2話 start
広い空間がそこにはある。
5500人は入れるらしいその講堂は1階席と2階席に分かれている。
この学校のなかで1番大きい施設、講堂だ。そして割としっかりした施設だ。この学校にしては。
毎朝ここにはくることになる。朝礼のために。
そして今日もいつものメンバーでここにきた。
食堂からここまで来るのに多少時間がかかったせいか、時間ぎりぎりにつきた。もう、ほとんどの生徒が席についている。僕たちも空いている席を探して座る。
今日は固まって空いている席があったのでみんなでそこに座った。と、同時に6時半の鐘が鳴った。
鐘の音を聞いて講堂の扉が閉まり始める。閉まりかけの扉から走っている生徒の姿が見えた。そして、扉がしまる。扉が閉まる瞬間、その生徒の見せた顔はまさに絶望だった。
今日は十数名が朝礼に間に合わなかったみたいだ。入学当初はもっといたが、だんだん減ってきた。彼らは、とりあえず「懲罰室」に連れていかれるのだろう。そこで何をされるのか、何をさせられるのか、何を言われるのかはわからない。

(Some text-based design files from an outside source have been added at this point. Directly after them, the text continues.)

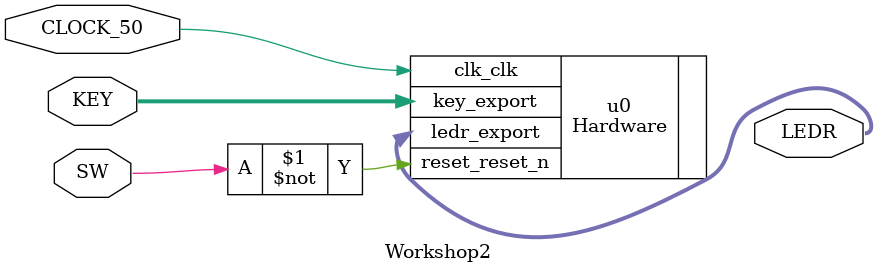
<source format=v>
module Workshop2 (
	input CLOCK_50,
	input [1:0] KEY,
	input [0:0] SW,
	output [9:0] LEDR
	);
		Hardware u0 (
		.clk_clk       (CLOCK_50),       //   clk.clk
		.reset_reset_n (~SW), // reset.reset_n
		.ledr_export   (LEDR[9:0]),   //  ledr.export
		.key_export    (KEY)     //   key.export
	);



endmodule
</source>
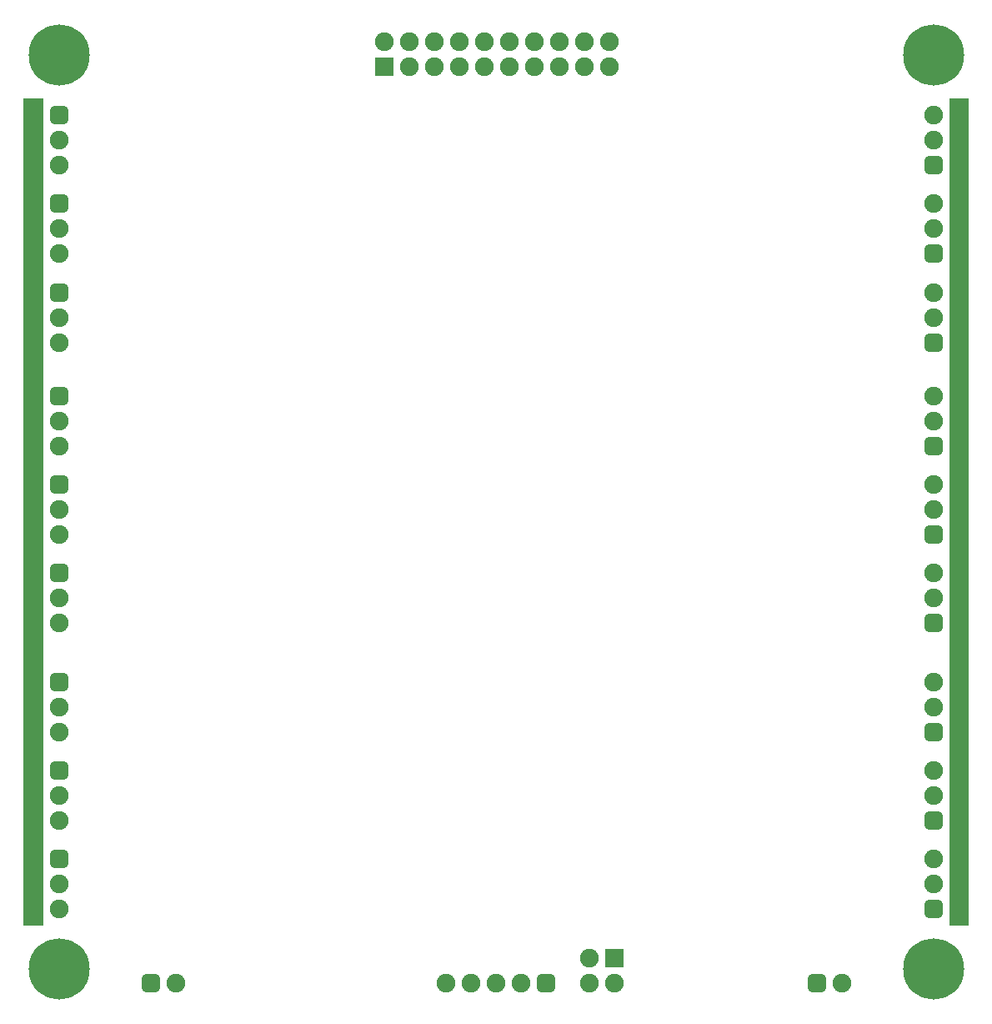
<source format=gbs>
G04 Layer_Color=16711935*
%FSLAX44Y44*%
%MOMM*%
G71*
G01*
G75*
%ADD57C,1.9000*%
%ADD58R,1.9000X1.9000*%
G04:AMPARAMS|DCode=59|XSize=1.9mm|YSize=1.9mm|CornerRadius=0.525mm|HoleSize=0mm|Usage=FLASHONLY|Rotation=270.000|XOffset=0mm|YOffset=0mm|HoleType=Round|Shape=RoundedRectangle|*
%AMROUNDEDRECTD59*
21,1,1.9000,0.8500,0,0,270.0*
21,1,0.8500,1.9000,0,0,270.0*
1,1,1.0500,-0.4250,-0.4250*
1,1,1.0500,-0.4250,0.4250*
1,1,1.0500,0.4250,0.4250*
1,1,1.0500,0.4250,-0.4250*
%
%ADD59ROUNDEDRECTD59*%
G04:AMPARAMS|DCode=60|XSize=1.9mm|YSize=1.9mm|CornerRadius=0.525mm|HoleSize=0mm|Usage=FLASHONLY|Rotation=0.000|XOffset=0mm|YOffset=0mm|HoleType=Round|Shape=RoundedRectangle|*
%AMROUNDEDRECTD60*
21,1,1.9000,0.8500,0,0,0.0*
21,1,0.8500,1.9000,0,0,0.0*
1,1,1.0500,0.4250,-0.4250*
1,1,1.0500,-0.4250,-0.4250*
1,1,1.0500,-0.4250,0.4250*
1,1,1.0500,0.4250,0.4250*
%
%ADD60ROUNDEDRECTD60*%
%ADD61R,1.9000X1.9000*%
%ADD62C,6.2000*%
G36*
X40000Y80000D02*
X20000Y80000D01*
X20000Y920000D01*
X40000Y920000D01*
X40000Y80000D01*
D02*
G37*
G36*
X980000Y920000D02*
X980000Y80000D01*
X960000Y80000D01*
X960000Y920000D01*
X980000Y920000D01*
D02*
G37*
D57*
X386000Y977900D02*
D03*
X411400D02*
D03*
X436800D02*
D03*
X462200D02*
D03*
X487600D02*
D03*
X563800D02*
D03*
X538400D02*
D03*
X513000D02*
D03*
X614600D02*
D03*
X589200D02*
D03*
X411400Y952500D02*
D03*
X436800D02*
D03*
X462200D02*
D03*
X538400D02*
D03*
X513000D02*
D03*
X487600D02*
D03*
X589200D02*
D03*
X563800D02*
D03*
X614600D02*
D03*
X56000Y877600D02*
D03*
Y852200D02*
D03*
X944000Y877600D02*
D03*
Y903000D02*
D03*
X56000Y787600D02*
D03*
Y762200D02*
D03*
X944000Y787600D02*
D03*
Y813000D02*
D03*
X174400Y22000D02*
D03*
X56000Y697200D02*
D03*
Y671800D02*
D03*
X944000Y697600D02*
D03*
Y723000D02*
D03*
X449200Y22000D02*
D03*
X474600D02*
D03*
X500000D02*
D03*
X525400D02*
D03*
X56000Y592400D02*
D03*
Y567000D02*
D03*
X944000Y592400D02*
D03*
Y617800D02*
D03*
X56000Y502600D02*
D03*
Y477200D02*
D03*
X944000Y502400D02*
D03*
Y527800D02*
D03*
X56000Y412600D02*
D03*
Y387200D02*
D03*
X944000Y412600D02*
D03*
Y438000D02*
D03*
X851400Y22000D02*
D03*
X56000Y302200D02*
D03*
Y276800D02*
D03*
X944000Y302200D02*
D03*
Y327600D02*
D03*
X594600Y47400D02*
D03*
Y22000D02*
D03*
X620000D02*
D03*
X56000Y212400D02*
D03*
Y187000D02*
D03*
X944000Y212400D02*
D03*
Y237800D02*
D03*
X56000Y122400D02*
D03*
Y97000D02*
D03*
X944000Y122400D02*
D03*
Y147800D02*
D03*
D58*
X386000Y952500D02*
D03*
D59*
X56000Y903000D02*
D03*
X944000Y852200D02*
D03*
X56000Y813000D02*
D03*
X944000Y762200D02*
D03*
X56000Y722600D02*
D03*
X944000Y672200D02*
D03*
X56000Y617800D02*
D03*
X944000Y567000D02*
D03*
X56000Y528000D02*
D03*
X944000Y477000D02*
D03*
X56000Y438000D02*
D03*
X944000Y387200D02*
D03*
X56000Y327600D02*
D03*
X944000Y276800D02*
D03*
X56000Y237800D02*
D03*
X944000Y187000D02*
D03*
X56000Y147800D02*
D03*
X944000Y97000D02*
D03*
D60*
X149000Y22000D02*
D03*
X550800Y22000D02*
D03*
X826000D02*
D03*
D61*
X620000Y47400D02*
D03*
D62*
X56000Y36000D02*
D03*
X944000D02*
D03*
X56000Y964000D02*
D03*
X944000D02*
D03*
M02*

</source>
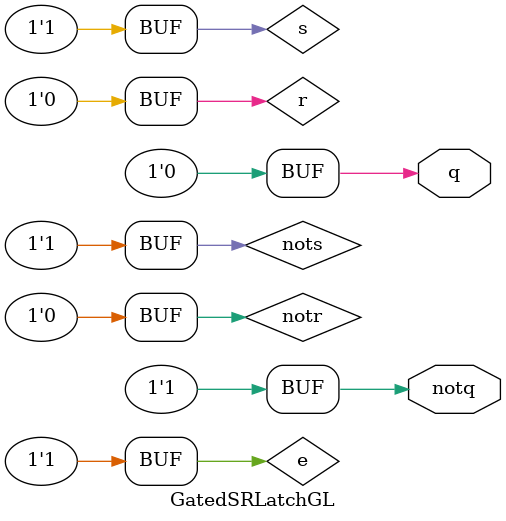
<source format=v>
module GatedSRLatchGL(q, notq);

output q, notq;        // Q and  not Q outputs
wire nots;
wire notr;
// input s, r, e;      // Set, Reset and Enable inputs
wire s, r, e;
assign s = 1;
assign r = 0;
assign e = 1;

// Logic for Gated SR Latch
and(nots, e, s);      // And gate for enable and Set input
and(notr, e, r);      // And gate for enable and ReSet input
// RS Latch part of Gated SR Latch
nor(q, nots, notq);   // nor gate for Q output
nor(notq, notr, q);   // nor gate for notQ output

endmodule
</source>
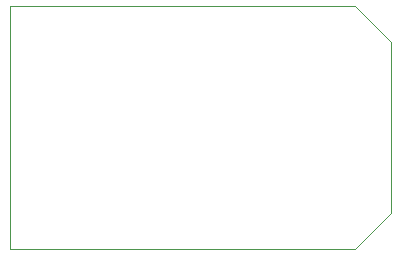
<source format=gbr>
%TF.GenerationSoftware,KiCad,Pcbnew,7.0.9*%
%TF.CreationDate,2024-01-17T02:10:25+09:00*%
%TF.ProjectId,Pmod_CAN,506d6f64-5f43-4414-9e2e-6b696361645f,rev?*%
%TF.SameCoordinates,Original*%
%TF.FileFunction,Profile,NP*%
%FSLAX46Y46*%
G04 Gerber Fmt 4.6, Leading zero omitted, Abs format (unit mm)*
G04 Created by KiCad (PCBNEW 7.0.9) date 2024-01-17 02:10:25*
%MOMM*%
%LPD*%
G01*
G04 APERTURE LIST*
%TA.AperFunction,Profile*%
%ADD10C,0.100000*%
%TD*%
G04 APERTURE END LIST*
D10*
X164084000Y-87884000D02*
X167132000Y-90932000D01*
X167132000Y-90932000D02*
X167132000Y-105410000D01*
X134874000Y-108458000D02*
X134874000Y-87884000D01*
X164084000Y-108458000D02*
X134874000Y-108458000D01*
X164084000Y-108458000D02*
X167132000Y-105410000D01*
X134874000Y-87884000D02*
X164084000Y-87884000D01*
M02*

</source>
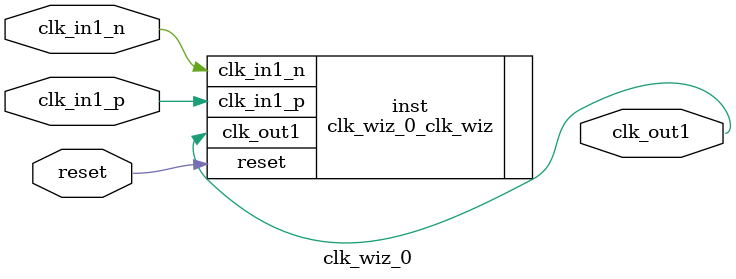
<source format=v>


`timescale 1ps/1ps

(* CORE_GENERATION_INFO = "clk_wiz_0,clk_wiz_v5_4_0_0,{component_name=clk_wiz_0,use_phase_alignment=true,use_min_o_jitter=false,use_max_i_jitter=false,use_dyn_phase_shift=false,use_inclk_switchover=false,use_dyn_reconfig=false,enable_axi=0,feedback_source=FDBK_AUTO,PRIMITIVE=MMCM,num_out_clk=1,clkin1_period=5.000,clkin2_period=10.0,use_power_down=false,use_reset=true,use_locked=false,use_inclk_stopped=false,feedback_type=SINGLE,CLOCK_MGR_TYPE=NA,manual_override=false}" *)

module clk_wiz_0 
 (
  // Clock out ports
  output        clk_out1,
  // Status and control signals
  input         reset,
 // Clock in ports
  input         clk_in1_p,
  input         clk_in1_n
 );

  clk_wiz_0_clk_wiz inst
  (
  // Clock out ports  
  .clk_out1(clk_out1),
  // Status and control signals               
  .reset(reset), 
 // Clock in ports
  .clk_in1_p(clk_in1_p),
  .clk_in1_n(clk_in1_n)
  );

endmodule

</source>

ただ、死にはしない。その場所から帰ってきた人がいるのでそれだけはわかる。ただ、その人たちは何があったのか口を開こうとしない。
扉が閉まる瞬間、絶望の顔を見せた彼は、一度、行ったことがあったのだろうか?
そんな思考を遮るように、朝礼は始まった。朝礼自体に大した意味はないと思う。校長が出てきて話をする。毎日、毎日同じ話を。内容は「規則正しく生活し、教師の言うことを聞く。」そんなことだ。
そんな内容のことを、30分間に延ばされ毎日聞かされる。ボーっとしていれば朝礼なんてすぐに終わる。
そして、それは今日もだ。もう15分以上経過している。でも、校長は飽きずに話を続けている。
ぼーっとしていると、入学式事件のことを思い出した。
僕たちがここに連れてこられた事件だ。
1600人。約1600人だ。僕たち1年生の数は。
その日、訳1600人は様々な方法でこの学校に送られた。電車。バス。飛行機。本当にいろいろだ。
そして、全員何処でのったのか記憶にない。全員がだ。
僕は電車だった。この学校には線路がある。校外とつながった線路が。ただ、電車はのこっていない。
その線路の上を僕たちは通ってきた。